Collected data entries

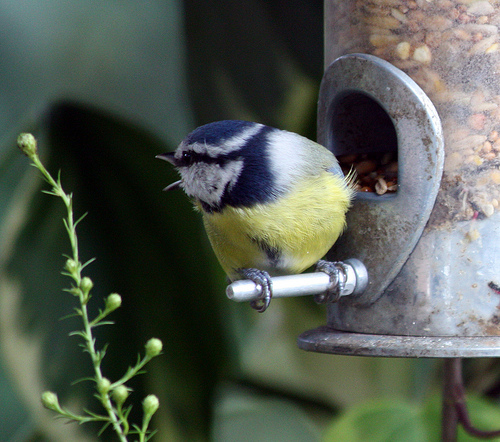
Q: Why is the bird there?
A: Food.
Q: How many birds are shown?
A: One.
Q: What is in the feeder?
A: Seed.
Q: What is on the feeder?
A: Bird.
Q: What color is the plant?
A: Green.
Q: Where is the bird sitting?
A: Stand.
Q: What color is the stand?
A: Silver.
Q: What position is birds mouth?
A: Open.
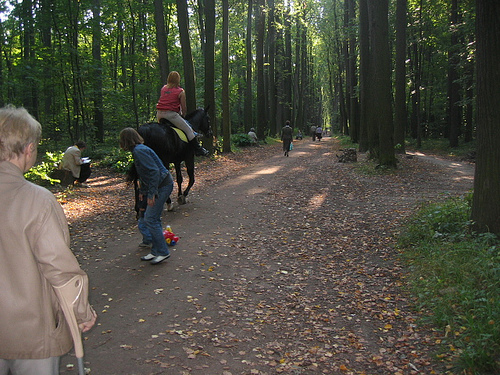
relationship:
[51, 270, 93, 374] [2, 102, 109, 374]
crutch on woman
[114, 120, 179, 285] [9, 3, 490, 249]
people in woods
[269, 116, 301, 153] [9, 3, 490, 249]
people in woods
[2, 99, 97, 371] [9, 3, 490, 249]
people in woods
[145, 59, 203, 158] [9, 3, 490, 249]
people in woods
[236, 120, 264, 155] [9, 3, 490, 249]
people in woods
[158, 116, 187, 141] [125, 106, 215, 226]
saddle on horse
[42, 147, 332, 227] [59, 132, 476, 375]
sunlight on path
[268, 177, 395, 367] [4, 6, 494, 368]
dry leaves in photo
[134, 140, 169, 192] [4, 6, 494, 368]
jacket in photo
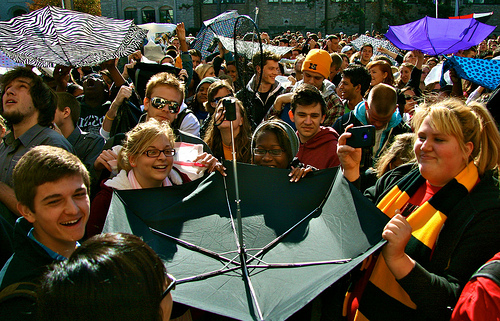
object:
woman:
[362, 99, 500, 317]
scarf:
[358, 164, 483, 321]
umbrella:
[106, 161, 388, 320]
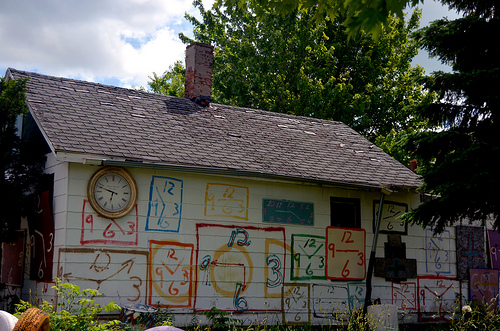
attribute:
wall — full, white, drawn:
[70, 161, 496, 319]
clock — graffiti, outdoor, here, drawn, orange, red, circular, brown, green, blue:
[91, 159, 149, 215]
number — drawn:
[341, 231, 359, 247]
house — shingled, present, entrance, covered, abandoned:
[4, 65, 446, 322]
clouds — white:
[0, 1, 199, 103]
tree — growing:
[151, 2, 434, 144]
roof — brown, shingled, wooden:
[10, 65, 421, 186]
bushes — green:
[36, 277, 120, 330]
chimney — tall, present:
[175, 37, 226, 105]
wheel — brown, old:
[17, 305, 47, 328]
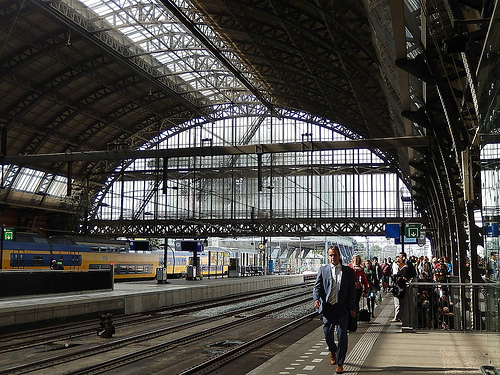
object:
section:
[295, 48, 351, 93]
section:
[16, 314, 115, 361]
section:
[195, 253, 229, 276]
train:
[2, 233, 278, 276]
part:
[364, 316, 374, 319]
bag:
[357, 306, 374, 326]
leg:
[321, 319, 334, 352]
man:
[312, 247, 359, 372]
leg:
[336, 317, 349, 361]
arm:
[310, 271, 322, 299]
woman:
[351, 248, 373, 312]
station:
[0, 0, 499, 370]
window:
[32, 255, 44, 265]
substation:
[3, 223, 293, 316]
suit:
[307, 264, 358, 323]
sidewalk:
[272, 341, 327, 371]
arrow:
[409, 230, 420, 238]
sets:
[182, 300, 288, 346]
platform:
[244, 291, 499, 374]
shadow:
[345, 359, 474, 372]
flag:
[382, 222, 402, 239]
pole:
[402, 219, 408, 254]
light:
[3, 233, 16, 242]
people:
[364, 259, 379, 314]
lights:
[130, 31, 147, 42]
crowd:
[355, 253, 446, 299]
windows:
[123, 264, 137, 274]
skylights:
[156, 49, 174, 66]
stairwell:
[408, 292, 472, 327]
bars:
[146, 115, 360, 150]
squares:
[301, 363, 318, 370]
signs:
[399, 224, 428, 244]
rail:
[0, 277, 351, 374]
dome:
[3, 0, 398, 126]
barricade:
[397, 281, 490, 326]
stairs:
[428, 297, 481, 322]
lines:
[291, 355, 312, 361]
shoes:
[331, 365, 345, 373]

_The task_
Swap each "drawn" for "painted" in the entries from the line with "Q: What color is the stand?" to the line with "[341, 231, 359, 247]", keeping everything else unchanged. Leave the pictures out of your answer.

_Task answer_
Q: What color is the stand?
A: Silver.
Q: What position is birds mouth?
A: Open.
relationship:
[51, 270, 93, 374] [2, 102, 109, 374]
crutch on woman
[114, 120, 179, 285] [9, 3, 490, 249]
people in woods
[269, 116, 301, 153] [9, 3, 490, 249]
people in woods
[2, 99, 97, 371] [9, 3, 490, 249]
people in woods
[145, 59, 203, 158] [9, 3, 490, 249]
people in woods
[236, 120, 264, 155] [9, 3, 490, 249]
people in woods
[158, 116, 187, 141] [125, 106, 215, 226]
saddle on horse
[42, 147, 332, 227] [59, 132, 476, 375]
sunlight on path
[268, 177, 395, 367] [4, 6, 494, 368]
dry leaves in photo
[134, 140, 169, 192] [4, 6, 494, 368]
jacket in photo
object:
woman:
[362, 99, 500, 317]
scarf:
[358, 164, 483, 321]
umbrella:
[106, 161, 388, 320]
attribute:
wall — full, white, painted:
[70, 161, 496, 319]
clock — graffiti, outdoor, here, painted, orange, red, circular, brown, green, blue:
[91, 159, 149, 215]
number — painted:
[341, 231, 359, 247]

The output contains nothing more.